The avalanche behavior of this hash is shown on the right. The image was made using Bret Mulvey's AvalancheTest in his Hash.cs toolset
Each of the 24 rows corresponds to a single bit in the 3-byte input key, and each of the 32 columns corresponds to a bit in the output hash. Colors are chosen by how well the input key bit affects the given output hash bit: a green square indicates good mixing behavior, a yellow square weak mixing behavior, and red would indicate no mixing. Only a few bits in the last byte of the input key are weakly mixed to a minority of bits in the output hash, a performance vastly better than a number of widely used hash functions.
Many commonly used hash functions perform poorly when subjected to such rigorous avalanche testing. The widely favored FNV hash, for example, shows many bits with no mixing at all, especially for short keys. See the evaluation of FNV by Bret Mulvey for a more thorough analysis.

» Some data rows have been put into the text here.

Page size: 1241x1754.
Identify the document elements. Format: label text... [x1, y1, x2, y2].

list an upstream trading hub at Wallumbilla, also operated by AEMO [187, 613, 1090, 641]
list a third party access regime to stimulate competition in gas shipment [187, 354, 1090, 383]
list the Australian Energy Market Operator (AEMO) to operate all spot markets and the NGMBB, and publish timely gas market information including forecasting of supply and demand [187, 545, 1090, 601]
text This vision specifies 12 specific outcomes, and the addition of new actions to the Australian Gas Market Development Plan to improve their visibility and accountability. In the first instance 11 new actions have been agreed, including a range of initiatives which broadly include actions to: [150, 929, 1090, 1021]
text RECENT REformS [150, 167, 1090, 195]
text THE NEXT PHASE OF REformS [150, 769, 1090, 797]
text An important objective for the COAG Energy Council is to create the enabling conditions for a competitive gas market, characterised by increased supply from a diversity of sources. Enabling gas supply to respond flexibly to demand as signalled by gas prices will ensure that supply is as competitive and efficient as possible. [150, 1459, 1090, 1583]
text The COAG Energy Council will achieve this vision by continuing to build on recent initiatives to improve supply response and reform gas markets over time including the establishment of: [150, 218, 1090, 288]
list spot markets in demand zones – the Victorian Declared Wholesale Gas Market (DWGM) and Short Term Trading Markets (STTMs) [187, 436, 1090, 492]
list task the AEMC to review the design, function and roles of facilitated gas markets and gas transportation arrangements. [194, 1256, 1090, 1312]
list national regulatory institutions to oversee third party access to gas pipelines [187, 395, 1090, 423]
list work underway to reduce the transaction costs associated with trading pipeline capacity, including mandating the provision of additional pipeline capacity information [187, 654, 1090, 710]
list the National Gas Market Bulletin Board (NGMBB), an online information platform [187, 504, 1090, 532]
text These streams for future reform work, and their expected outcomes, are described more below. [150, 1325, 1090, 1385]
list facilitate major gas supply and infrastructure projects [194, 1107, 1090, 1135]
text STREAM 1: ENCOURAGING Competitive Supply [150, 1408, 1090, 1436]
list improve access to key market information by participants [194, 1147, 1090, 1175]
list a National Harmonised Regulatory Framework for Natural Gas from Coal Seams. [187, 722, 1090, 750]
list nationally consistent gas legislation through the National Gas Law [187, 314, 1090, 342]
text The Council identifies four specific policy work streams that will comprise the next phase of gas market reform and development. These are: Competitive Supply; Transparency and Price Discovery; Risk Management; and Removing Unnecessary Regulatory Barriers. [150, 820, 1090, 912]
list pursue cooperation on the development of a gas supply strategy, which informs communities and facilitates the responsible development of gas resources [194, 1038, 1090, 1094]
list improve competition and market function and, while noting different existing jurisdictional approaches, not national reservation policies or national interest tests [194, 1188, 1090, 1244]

If speed is more important than simplicity, then the class of hash functions which consume multibyte chunks per iteration may be of interest. One of the most sophisticated is "lookup3" by Bob Jenkins, which consumes input in 12 byte (96 bit) chunks. Note, though, that any speed improvement from the use of this hash is only likely to be useful for large keys, and that the increased complexity may also have speed consequences such as preventing an optimizing compiler from inlining the hash function. Bret Mulvey analyzed an earlier version lookup2, and found it to have excellent avalanche behavior.
One desirable property of a hash function is that conversion from the hash value (typically 32 bits) to a bucket index for a particular-size hash table can be done simply by masking, preserving only the lower k bits for a table of size 2k (an operation equivalent to computing the hash value modulo the table size). This property enables the technique of incremental doubling of the size of the hash table - each bucket in the old table maps to only two in the new table. Because of its use of XOR-folding, the FNV hash does not have this property. Some older hashes are even worse, requiring table sizes to be a prime number rather than a power of two, again computing the bucket index as the hash value modulo the table size. In general, such a requirement is a sign of a fundamentally weak function; using a prime table size is a poor substitute for using a stronger function.

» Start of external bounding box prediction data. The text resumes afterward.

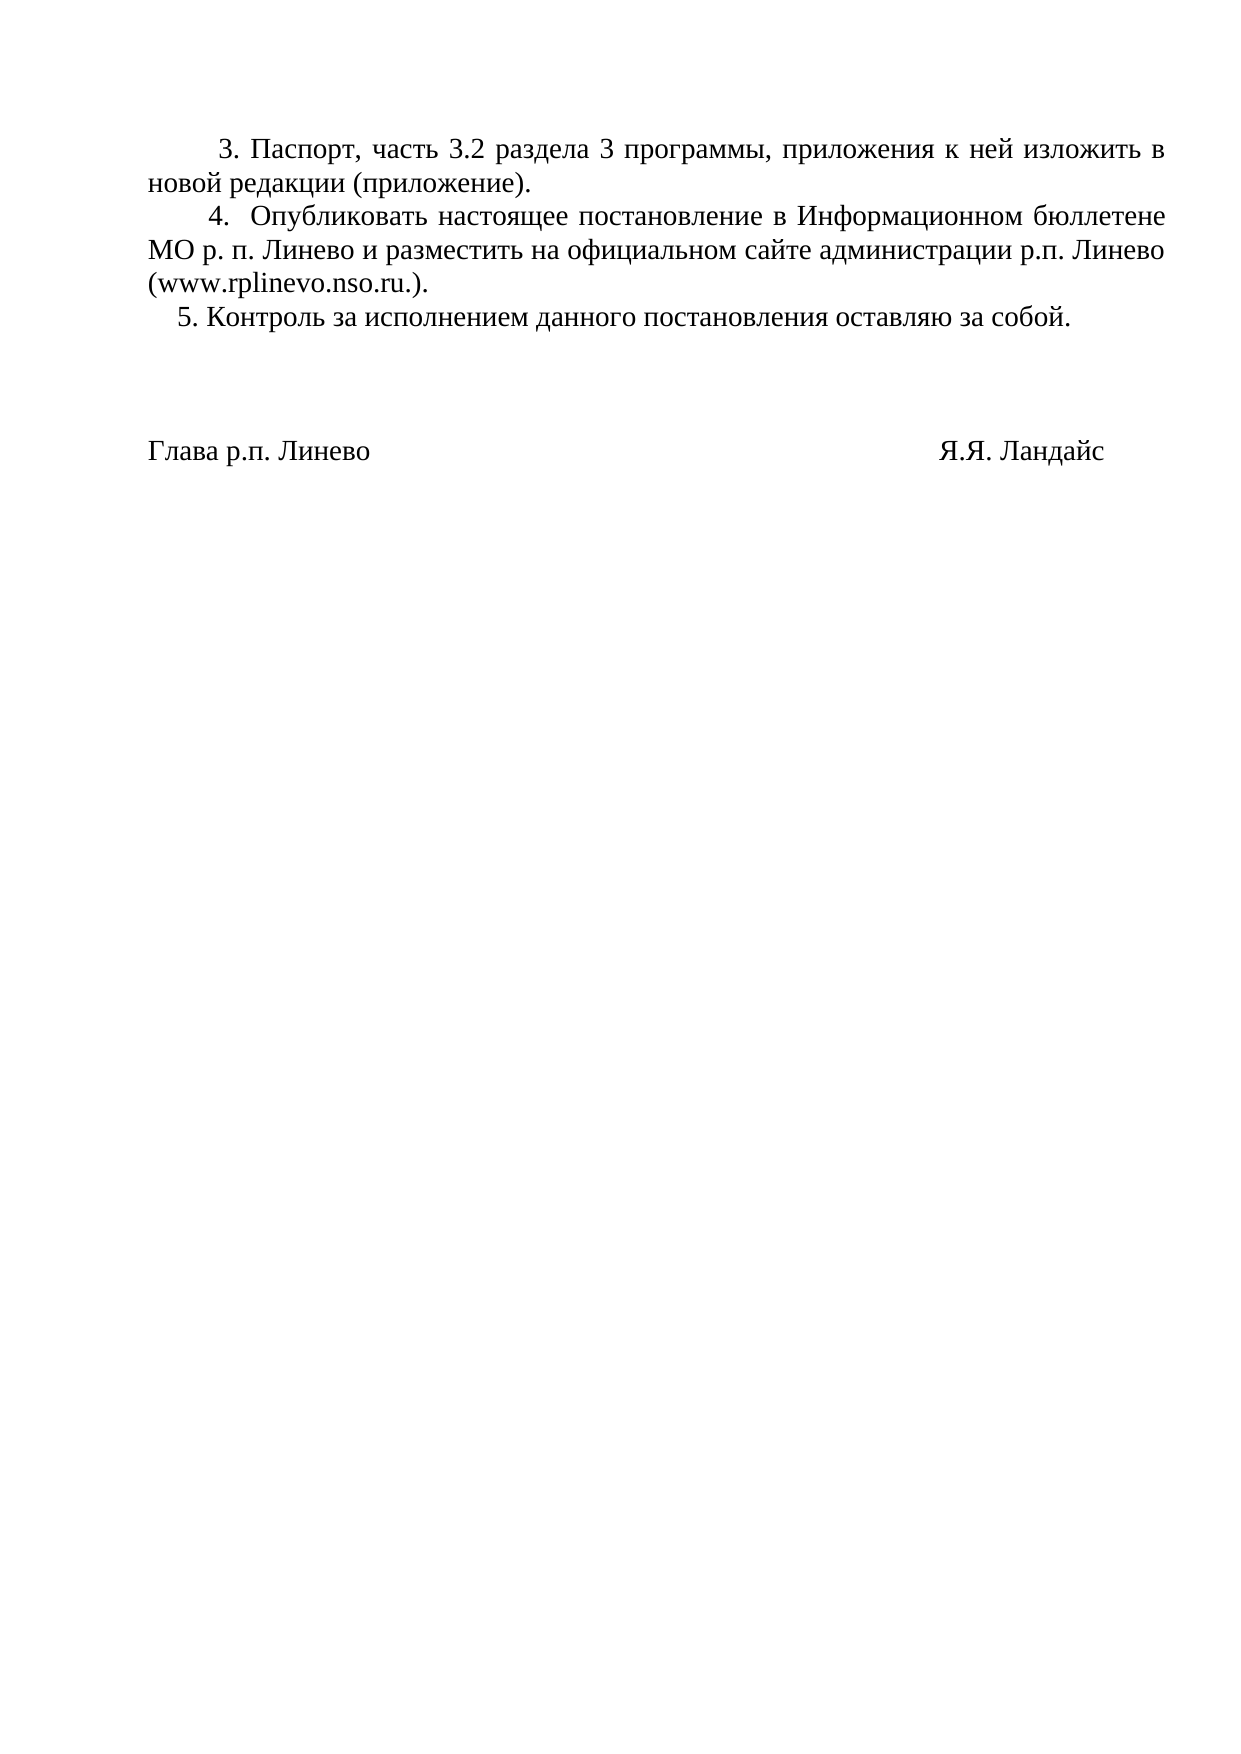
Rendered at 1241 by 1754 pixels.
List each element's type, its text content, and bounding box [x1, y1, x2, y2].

text 5. Контроль за исполнением данного постановления оставляю за собой. [148, 299, 1167, 333]
subtitle 3. Паспорт, часть 3.2 раздела 3 программы, приложения к ней изложить в новой редакции (приложение). [148, 131, 1167, 198]
subtitle 4. Опубликовать настоящее постановление в Информационном бюллетене МО р. п. Линево и разместить на официальном сайте администрации р.п. Линево (www.rplinevo.nso.ru.). [148, 198, 1167, 299]
text Глава р.п. Линево Я.Я. Ландайс [118, 433, 1167, 467]
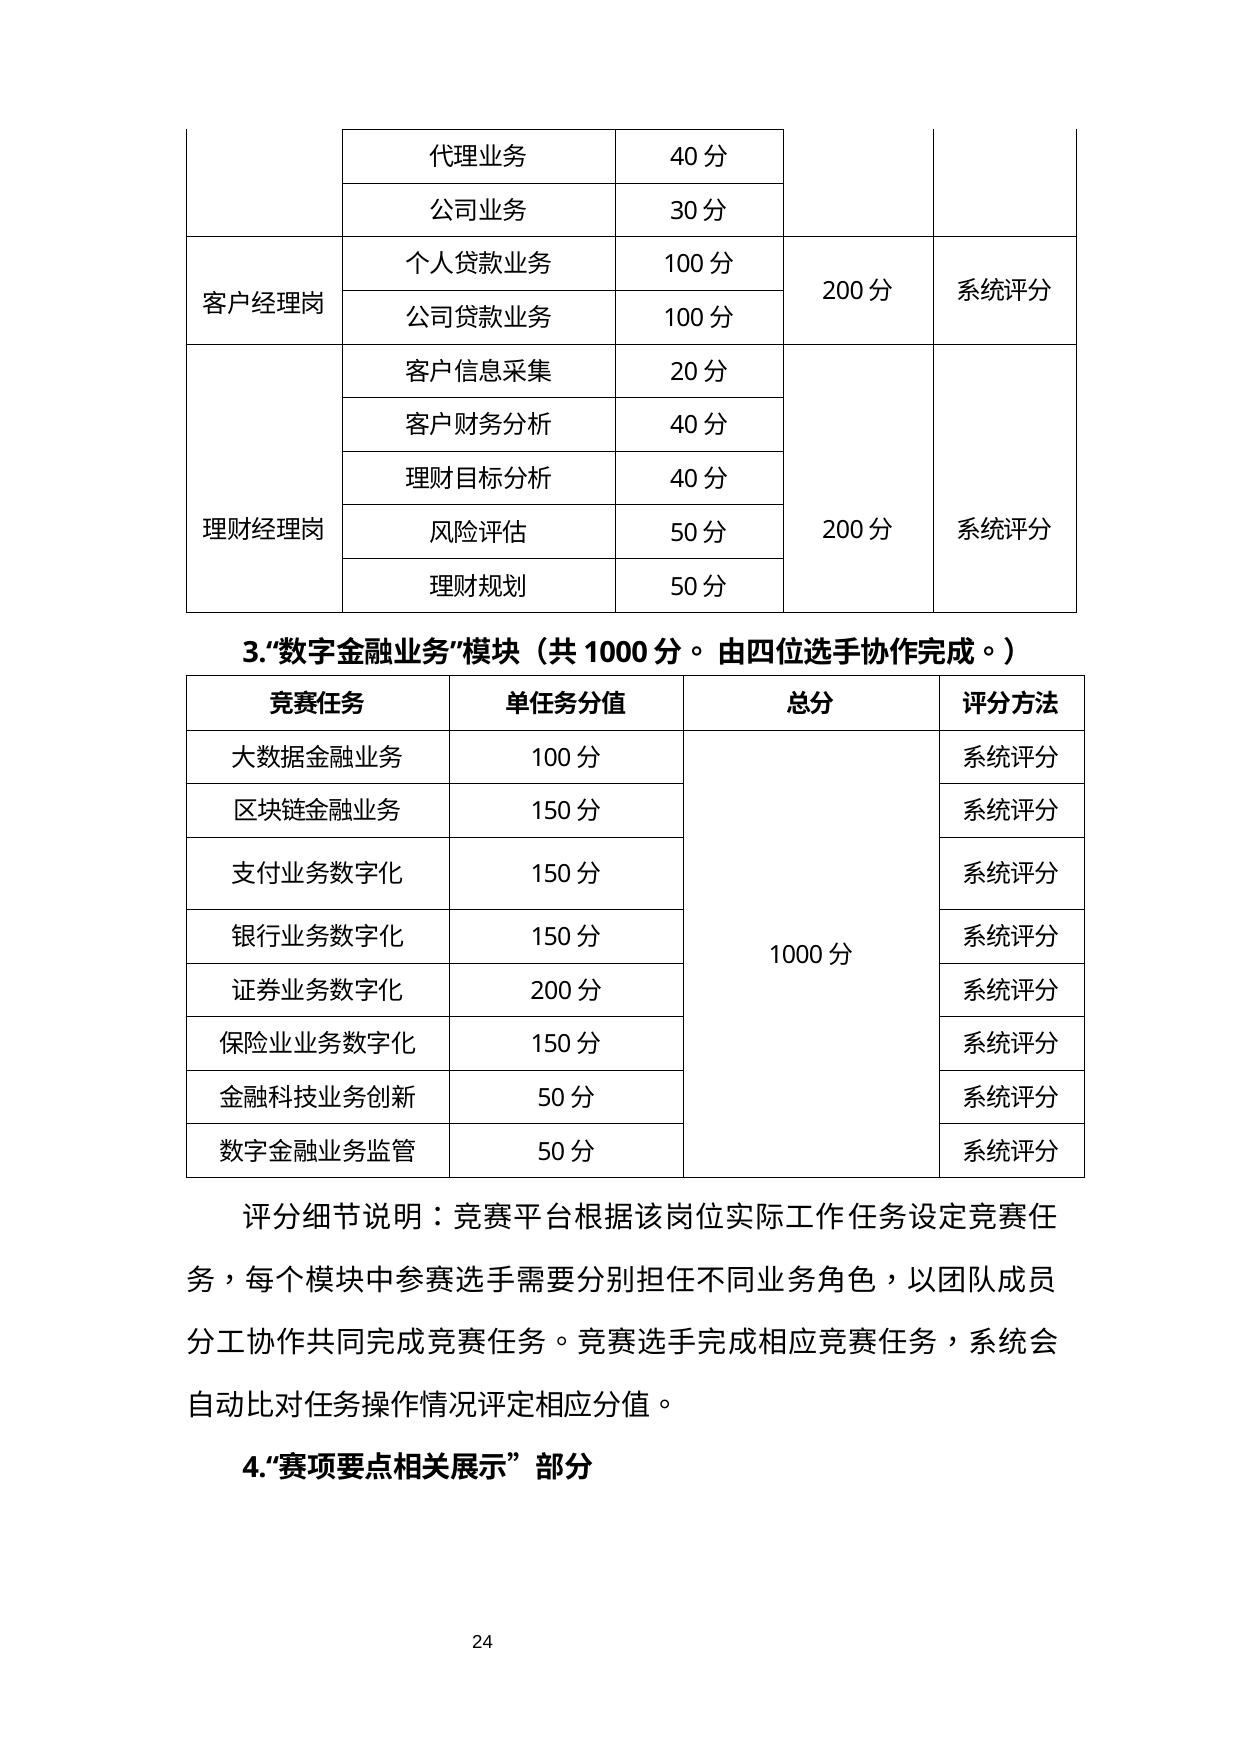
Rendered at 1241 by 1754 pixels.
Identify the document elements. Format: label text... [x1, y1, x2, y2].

table_cell 客户经理岗 [187, 237, 342, 343]
table_header 评分方法 [940, 676, 1084, 729]
table_cell 100分 [616, 237, 783, 290]
table_cell 系统评分 [940, 731, 1084, 783]
table_cell 客户信息采集 [343, 345, 615, 397]
table_cell 150分 [450, 784, 683, 837]
table_cell 50分 [616, 559, 783, 612]
table_cell 系统评分 [934, 237, 1076, 343]
text 3.“数字金融业务”模块（共1000分。 由四位选手协作完成。） [186, 613, 1058, 675]
table_cell 系统评分 [940, 838, 1084, 909]
table_cell 客户财务分析 [343, 398, 615, 451]
table_cell 保险业业务数字化 [187, 1017, 449, 1069]
table_cell 系统评分 [940, 784, 1084, 837]
table_header 总分 [684, 676, 939, 729]
table_cell 1000分 [684, 731, 939, 1177]
table_cell 系统评分 [940, 1017, 1084, 1069]
table_cell 150分 [450, 910, 683, 962]
table_cell 公司贷款业务 [343, 291, 615, 343]
table_cell 系统评分 [940, 1071, 1084, 1123]
table_cell 大数据金融业务 [187, 731, 449, 783]
table_cell 理财经理岗 [187, 345, 342, 612]
table_cell 理财目标分析 [343, 452, 615, 504]
text 4.“赛项要点相关展示”部分 [186, 1428, 1058, 1490]
text 评分细节说明：竞赛平台根据该岗位实际工作任务设定竞赛任务，每个模块中参赛选手需要分别担任不同业务角色，以团队成员分工协作共同完成竞赛任务。竞赛选手完成相应竞赛任务，系统会自动比对任务操作情况评定相应分值。 [186, 1178, 1058, 1428]
table_cell 200分 [450, 964, 683, 1016]
table_header 单任务分值 [450, 676, 683, 729]
table_cell 20分 [616, 345, 783, 397]
table_cell 金融科技业务创新 [187, 1071, 449, 1123]
table_cell 40分 [616, 452, 783, 504]
table_cell 公司业务 [343, 184, 615, 236]
table_cell 区块链金融业务 [187, 784, 449, 837]
table_cell 40分 [616, 130, 783, 182]
table_cell 支付业务数字化 [187, 838, 449, 909]
table_cell 50分 [450, 1071, 683, 1123]
table_cell 40分 [616, 398, 783, 451]
table_cell 50分 [616, 505, 783, 558]
table_cell 200分 [784, 237, 933, 343]
table_cell 系统评分 [940, 964, 1084, 1016]
table_header 竞赛任务 [187, 676, 449, 729]
table_cell 30分 [616, 184, 783, 236]
table_cell 100分 [616, 291, 783, 343]
table_cell 50分 [450, 1124, 683, 1177]
table_cell 理财规划 [343, 559, 615, 612]
table_cell 150分 [450, 1017, 683, 1069]
table_cell 风险评估 [343, 505, 615, 558]
table_cell 系统评分 [934, 345, 1076, 612]
table_cell 个人贷款业务 [343, 237, 615, 290]
table_cell 系统评分 [940, 1124, 1084, 1177]
table_cell 系统评分 [940, 910, 1084, 962]
table_cell 100分 [450, 731, 683, 783]
table_cell 200分 [784, 345, 933, 612]
table_cell 数字金融业务监管 [187, 1124, 449, 1177]
table_cell 代理业务 [343, 130, 615, 182]
table_cell 证券业务数字化 [187, 964, 449, 1016]
table_cell 银行业务数字化 [187, 910, 449, 962]
table_cell 150分 [450, 838, 683, 909]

Although hash table lookups use constant time on average, the time spent can be significant. Evaluating a good hash function can be a slow operation. In particular, if simple array indexing can be used instead, this is usually faster.
Hash tables in general exhibit poor locality of reference—that is, the data to be accessed is distributed seemingly at random in memory. Because hash tables cause access patterns that jump around, this can trigger microprocessor cache misses that cause long delays. Compact data structures such as arrays, searched with linear search, may be faster if the table is relatively small and keys are cheap to compare, such as with simple integer keys. According to Moore's Law, cache sizes are growing exponentially and so what is considered "small" may be increasing. The optimal performance point varies from system to system.

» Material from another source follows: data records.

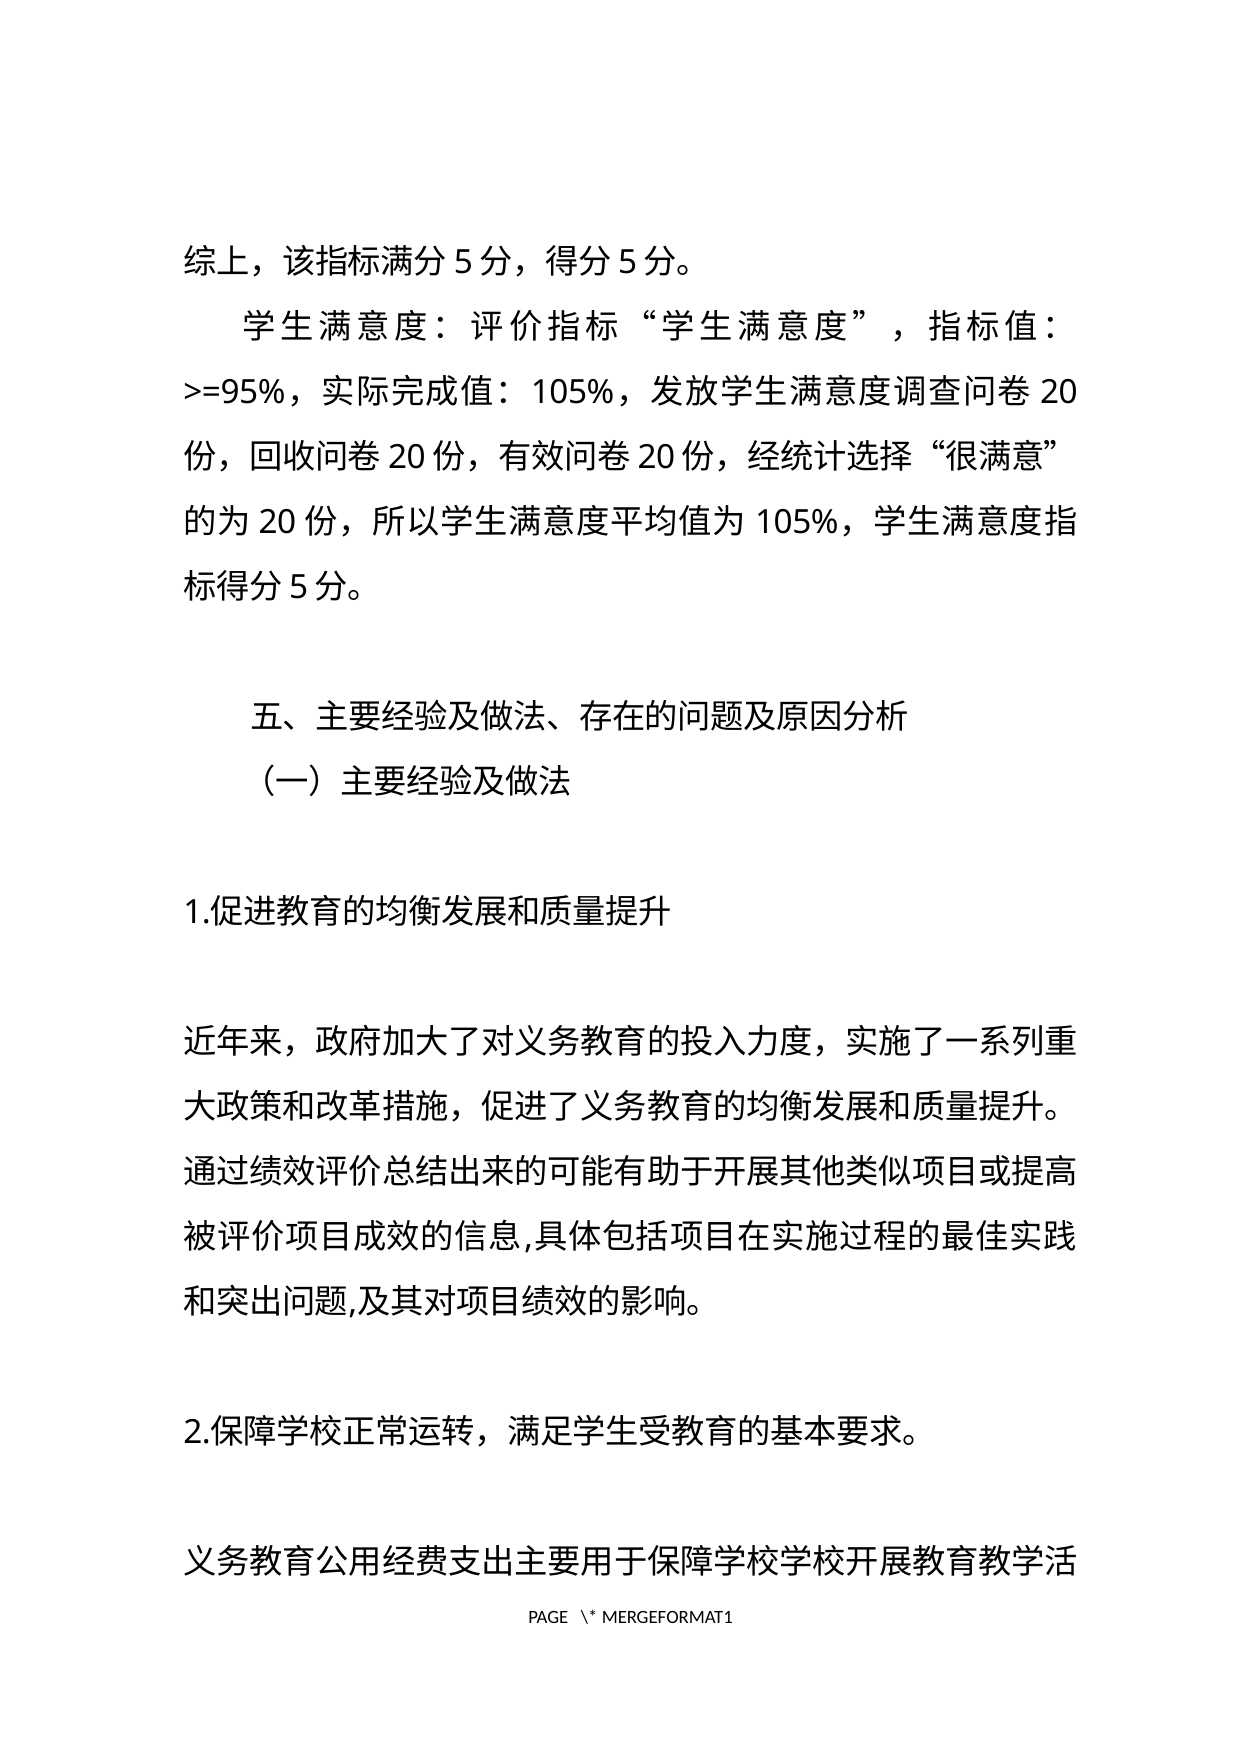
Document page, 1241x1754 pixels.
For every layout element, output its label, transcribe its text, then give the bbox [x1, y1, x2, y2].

text 学生满意度：评价指标“学生满意度”，指标值：>=95%，实际完成值：105%，发放学生满意度调查问卷20份，回收问卷20份，有效问卷20份，经统计选择“很满意”的为20份，所以学生满意度平均值为105%，学生满意度指标得分5分。 [183, 292, 1078, 617]
text 五、主要经验及做法、存在的问题及原因分析 [183, 682, 1078, 747]
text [183, 747, 1078, 1592]
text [183, 162, 1078, 292]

More significantly, hash tables are more difficult and error-prone to write and use. Hash tables require the design of an effective hash function for each key type, which in some situations is more difficult and time-consuming to design and debug than the simple comparison function required for a self-balancing binary search tree. In open-addressed hash tables it is fairly easy to create a poor hash function.
Additionally, in some applications, a black hat with knowledge of the hash function may be able to supply information to a hash which creates worst-case behavior by causing excessive collisions, resulting in very poor performance (i.e., a denial of service attack). In critical applications, either universal hashing can be used or a data structure with better worst-case guarantees may be preferable. For details, see Crosby and Wallach's Denial of Service via Algorithmic Complexity Attacks.